◆ Work request
Select and copy every line of the items below that contains the word "chart". Matching is case-sensitive.
Segment Start: Information given
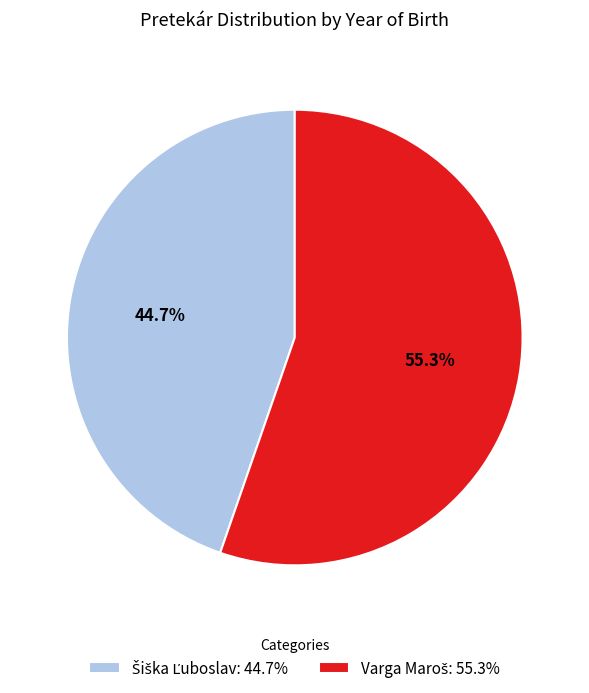

Is there a majority slice in this chart?

Yes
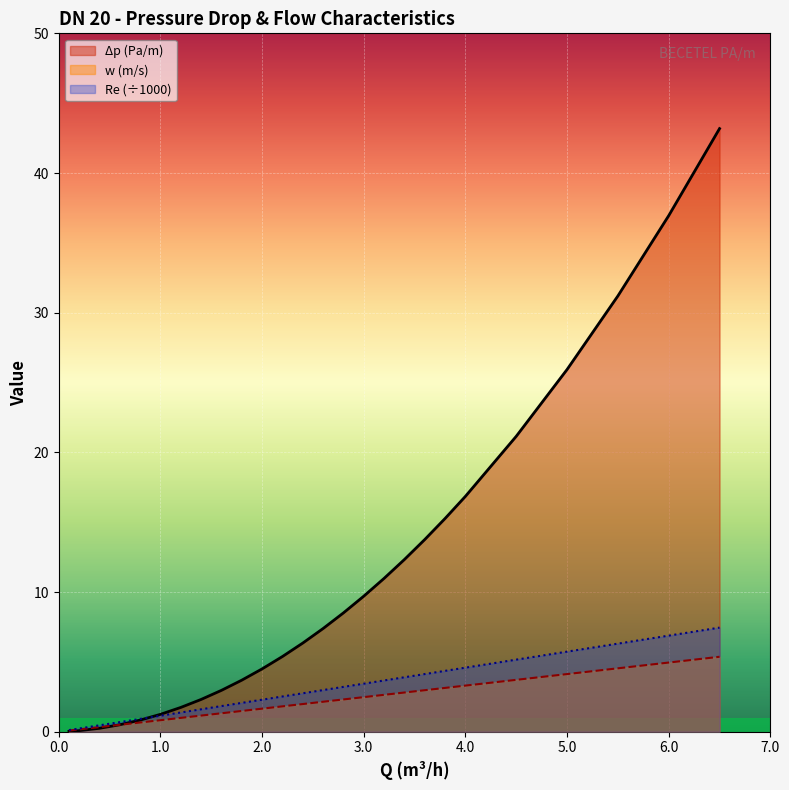

Which category has the lowest value across all series?

0.1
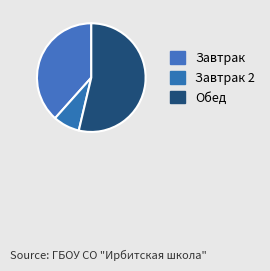

What is the smallest slice in the pie chart?

Завтрак 2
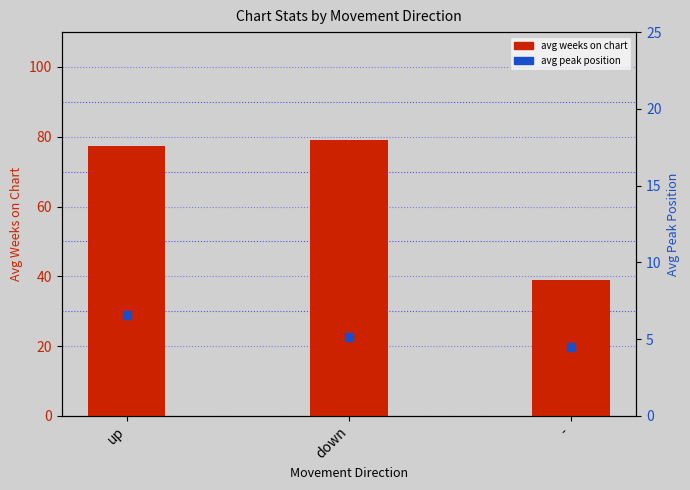

At which category is the sum across all series the highest?

down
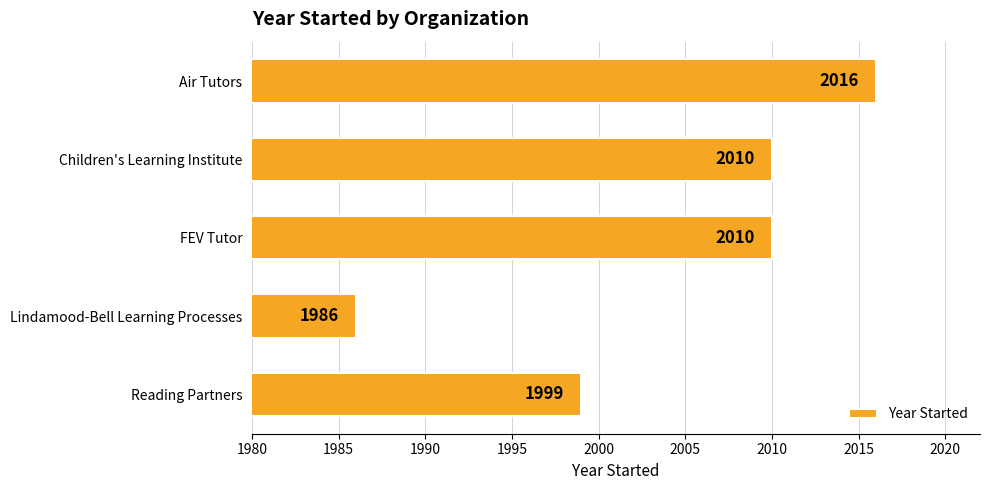

What is the value of the 3rd bar from the top?

2010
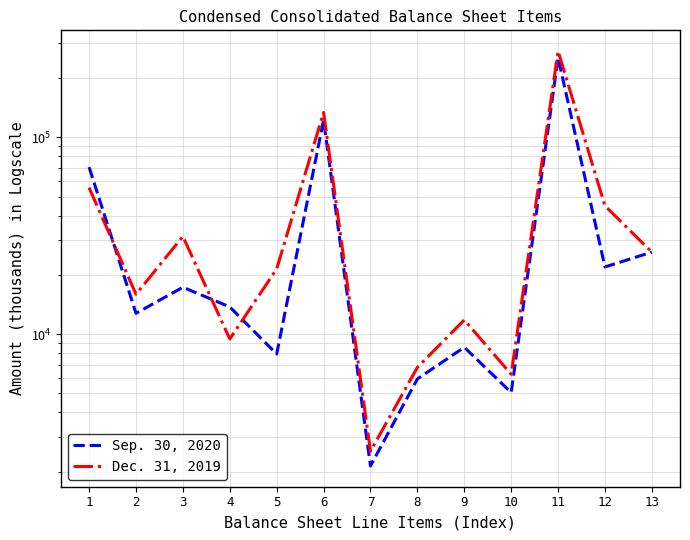

Does the chart display data point markers on the line(s)?

No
Segment End: Information given
◆ Answer space
Is there a majority slice in this chart?
What is the smallest slice in the pie chart?
Does the chart display data point markers on the line(s)?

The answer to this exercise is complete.